§ **GIVEN PROBLEM**
Copy every line of the material below without any change.

-- Begin --

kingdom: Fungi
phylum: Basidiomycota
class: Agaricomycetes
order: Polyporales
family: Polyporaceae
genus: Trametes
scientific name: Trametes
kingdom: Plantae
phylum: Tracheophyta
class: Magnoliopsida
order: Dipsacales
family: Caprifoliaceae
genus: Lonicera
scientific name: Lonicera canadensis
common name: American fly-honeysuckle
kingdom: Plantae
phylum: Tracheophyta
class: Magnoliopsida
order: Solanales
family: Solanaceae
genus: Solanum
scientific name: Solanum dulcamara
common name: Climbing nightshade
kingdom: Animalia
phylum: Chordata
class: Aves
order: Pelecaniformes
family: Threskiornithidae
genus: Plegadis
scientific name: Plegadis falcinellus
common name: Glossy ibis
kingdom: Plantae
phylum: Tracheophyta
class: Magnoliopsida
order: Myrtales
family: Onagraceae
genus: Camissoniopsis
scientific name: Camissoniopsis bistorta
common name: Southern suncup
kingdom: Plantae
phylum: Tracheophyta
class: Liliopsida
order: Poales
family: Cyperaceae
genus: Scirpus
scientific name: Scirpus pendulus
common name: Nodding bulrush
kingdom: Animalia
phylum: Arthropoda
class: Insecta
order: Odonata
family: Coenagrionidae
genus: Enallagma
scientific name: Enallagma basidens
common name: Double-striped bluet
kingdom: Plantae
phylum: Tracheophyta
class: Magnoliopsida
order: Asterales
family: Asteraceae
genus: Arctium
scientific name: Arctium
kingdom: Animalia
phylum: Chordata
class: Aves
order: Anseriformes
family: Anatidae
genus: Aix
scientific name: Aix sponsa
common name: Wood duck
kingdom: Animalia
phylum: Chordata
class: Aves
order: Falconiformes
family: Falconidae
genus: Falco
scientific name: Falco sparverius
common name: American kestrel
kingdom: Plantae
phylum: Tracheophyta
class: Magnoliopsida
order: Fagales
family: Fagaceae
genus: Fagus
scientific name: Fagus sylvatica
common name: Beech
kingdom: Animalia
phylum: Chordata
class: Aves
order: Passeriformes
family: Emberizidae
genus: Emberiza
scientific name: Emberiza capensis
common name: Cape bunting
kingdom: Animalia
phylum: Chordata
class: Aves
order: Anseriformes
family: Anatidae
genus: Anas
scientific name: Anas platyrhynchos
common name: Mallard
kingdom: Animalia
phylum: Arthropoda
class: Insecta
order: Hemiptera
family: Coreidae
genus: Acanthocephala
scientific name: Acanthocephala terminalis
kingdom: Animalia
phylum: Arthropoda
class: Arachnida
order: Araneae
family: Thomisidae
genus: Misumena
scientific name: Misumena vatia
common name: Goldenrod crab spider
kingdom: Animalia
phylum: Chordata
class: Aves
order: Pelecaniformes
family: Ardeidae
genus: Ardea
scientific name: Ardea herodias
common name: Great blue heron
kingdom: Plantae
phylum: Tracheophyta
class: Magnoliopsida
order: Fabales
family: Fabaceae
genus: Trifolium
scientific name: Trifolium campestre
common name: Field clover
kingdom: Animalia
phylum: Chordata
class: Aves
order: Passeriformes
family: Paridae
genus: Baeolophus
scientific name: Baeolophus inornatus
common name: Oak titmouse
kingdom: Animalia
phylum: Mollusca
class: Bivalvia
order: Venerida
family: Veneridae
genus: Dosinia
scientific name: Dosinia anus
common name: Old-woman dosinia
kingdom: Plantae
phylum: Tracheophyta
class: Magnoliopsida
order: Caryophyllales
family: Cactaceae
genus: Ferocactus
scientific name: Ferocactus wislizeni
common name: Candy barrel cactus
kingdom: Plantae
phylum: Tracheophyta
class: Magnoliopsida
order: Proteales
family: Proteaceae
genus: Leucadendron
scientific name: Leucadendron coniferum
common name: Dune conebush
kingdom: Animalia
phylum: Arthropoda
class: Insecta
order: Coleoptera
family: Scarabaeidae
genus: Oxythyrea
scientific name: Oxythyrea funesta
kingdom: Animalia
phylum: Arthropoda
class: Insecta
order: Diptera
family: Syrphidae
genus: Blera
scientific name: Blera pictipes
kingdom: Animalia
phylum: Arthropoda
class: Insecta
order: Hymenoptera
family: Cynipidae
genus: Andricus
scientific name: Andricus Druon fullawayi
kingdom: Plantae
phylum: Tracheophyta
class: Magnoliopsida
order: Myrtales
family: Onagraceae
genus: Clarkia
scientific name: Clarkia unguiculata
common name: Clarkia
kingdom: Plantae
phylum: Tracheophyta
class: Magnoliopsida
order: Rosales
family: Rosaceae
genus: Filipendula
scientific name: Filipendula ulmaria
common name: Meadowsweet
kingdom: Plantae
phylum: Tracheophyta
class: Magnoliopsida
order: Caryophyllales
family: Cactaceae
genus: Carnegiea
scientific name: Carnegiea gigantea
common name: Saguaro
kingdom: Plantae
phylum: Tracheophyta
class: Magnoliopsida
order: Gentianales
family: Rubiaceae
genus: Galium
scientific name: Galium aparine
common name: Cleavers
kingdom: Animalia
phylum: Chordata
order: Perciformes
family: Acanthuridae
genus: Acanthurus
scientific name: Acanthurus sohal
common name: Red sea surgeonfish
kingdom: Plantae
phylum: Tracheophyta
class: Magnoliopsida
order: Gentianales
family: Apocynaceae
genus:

-- End --

§ **FINISHED EXERCISE**
kingdom: Fungi
phylum: Basidiomycota
class: Agaricomycetes
order: Polyporales
family: Polyporaceae
genus: Trametes
scientific name: Trametes
kingdom: Plantae
phylum: Tracheophyta
class: Magnoliopsida
order: Dipsacales
family: Caprifoliaceae
genus: Lonicera
scientific name: Lonicera canadensis
common name: American fly-honeysuckle
kingdom: Plantae
phylum: Tracheophyta
class: Magnoliopsida
order: Solanales
family: Solanaceae
genus: Solanum
scientific name: Solanum dulcamara
common name: Climbing nightshade
kingdom: Animalia
phylum: Chordata
class: Aves
order: Pelecaniformes
family: Threskiornithidae
genus: Plegadis
scientific name: Plegadis falcinellus
common name: Glossy ibis
kingdom: Plantae
phylum: Tracheophyta
class: Magnoliopsida
order: Myrtales
family: Onagraceae
genus: Camissoniopsis
scientific name: Camissoniopsis bistorta
common name: Southern suncup
kingdom: Plantae
phylum: Tracheophyta
class: Liliopsida
order: Poales
family: Cyperaceae
genus: Scirpus
scientific name: Scirpus pendulus
common name: Nodding bulrush
kingdom: Animalia
phylum: Arthropoda
class: Insecta
order: Odonata
family: Coenagrionidae
genus: Enallagma
scientific name: Enallagma basidens
common name: Double-striped bluet
kingdom: Plantae
phylum: Tracheophyta
class: Magnoliopsida
order: Asterales
family: Asteraceae
genus: Arctium
scientific name: Arctium
kingdom: Animalia
phylum: Chordata
class: Aves
order: Anseriformes
family: Anatidae
genus: Aix
scientific name: Aix sponsa
common name: Wood duck
kingdom: Animalia
phylum: Chordata
class: Aves
order: Falconiformes
family: Falconidae
genus: Falco
scientific name: Falco sparverius
common name: American kestrel
kingdom: Plantae
phylum: Tracheophyta
class: Magnoliopsida
order: Fagales
family: Fagaceae
genus: Fagus
scientific name: Fagus sylvatica
common name: Beech
kingdom: Animalia
phylum: Chordata
class: Aves
order: Passeriformes
family: Emberizidae
genus: Emberiza
scientific name: Emberiza capensis
common name: Cape bunting
kingdom: Animalia
phylum: Chordata
class: Aves
order: Anseriformes
family: Anatidae
genus: Anas
scientific name: Anas platyrhynchos
common name: Mallard
kingdom: Animalia
phylum: Arthropoda
class: Insecta
order: Hemiptera
family: Coreidae
genus: Acanthocephala
scientific name: Acanthocephala terminalis
kingdom: Animalia
phylum: Arthropoda
class: Arachnida
order: Araneae
family: Thomisidae
genus: Misumena
scientific name: Misumena vatia
common name: Goldenrod crab spider
kingdom: Animalia
phylum: Chordata
class: Aves
order: Pelecaniformes
family: Ardeidae
genus: Ardea
scientific name: Ardea herodias
common name: Great blue heron
kingdom: Plantae
phylum: Tracheophyta
class: Magnoliopsida
order: Fabales
family: Fabaceae
genus: Trifolium
scientific name: Trifolium campestre
common name: Field clover
kingdom: Animalia
phylum: Chordata
class: Aves
order: Passeriformes
family: Paridae
genus: Baeolophus
scientific name: Baeolophus inornatus
common name: Oak titmouse
kingdom: Animalia
phylum: Mollusca
class: Bivalvia
order: Venerida
family: Veneridae
genus: Dosinia
scientific name: Dosinia anus
common name: Old-woman dosinia
kingdom: Plantae
phylum: Tracheophyta
class: Magnoliopsida
order: Caryophyllales
family: Cactaceae
genus: Ferocactus
scientific name: Ferocactus wislizeni
common name: Candy barrel cactus
kingdom: Plantae
phylum: Tracheophyta
class: Magnoliopsida
order: Proteales
family: Proteaceae
genus: Leucadendron
scientific name: Leucadendron coniferum
common name: Dune conebush
kingdom: Animalia
phylum: Arthropoda
class: Insecta
order: Coleoptera
family: Scarabaeidae
genus: Oxythyrea
scientific name: Oxythyrea funesta
kingdom: Animalia
phylum: Arthropoda
class: Insecta
order: Diptera
family: Syrphidae
genus: Blera
scientific name: Blera pictipes
kingdom: Animalia
phylum: Arthropoda
class: Insecta
order: Hymenoptera
family: Cynipidae
genus: Andricus
scientific name: Andricus Druon fullawayi
kingdom: Plantae
phylum: Tracheophyta
class: Magnoliopsida
order: Myrtales
family: Onagraceae
genus: Clarkia
scientific name: Clarkia unguiculata
common name: Clarkia
kingdom: Plantae
phylum: Tracheophyta
class: Magnoliopsida
order: Rosales
family: Rosaceae
genus: Filipendula
scientific name: Filipendula ulmaria
common name: Meadowsweet
kingdom: Plantae
phylum: Tracheophyta
class: Magnoliopsida
order: Caryophyllales
family: Cactaceae
genus: Carnegiea
scientific name: Carnegiea gigantea
common name: Saguaro
kingdom: Plantae
phylum: Tracheophyta
class: Magnoliopsida
order: Gentianales
family: Rubiaceae
genus: Galium
scientific name: Galium aparine
common name: Cleavers
kingdom: Animalia
phylum: Chordata
order: Perciformes
family: Acanthuridae
genus: Acanthurus
scientific name: Acanthurus sohal
common name: Red sea surgeonfish
kingdom: Plantae
phylum: Tracheophyta
class: Magnoliopsida
order: Gentianales
family: Apocynaceae
genus:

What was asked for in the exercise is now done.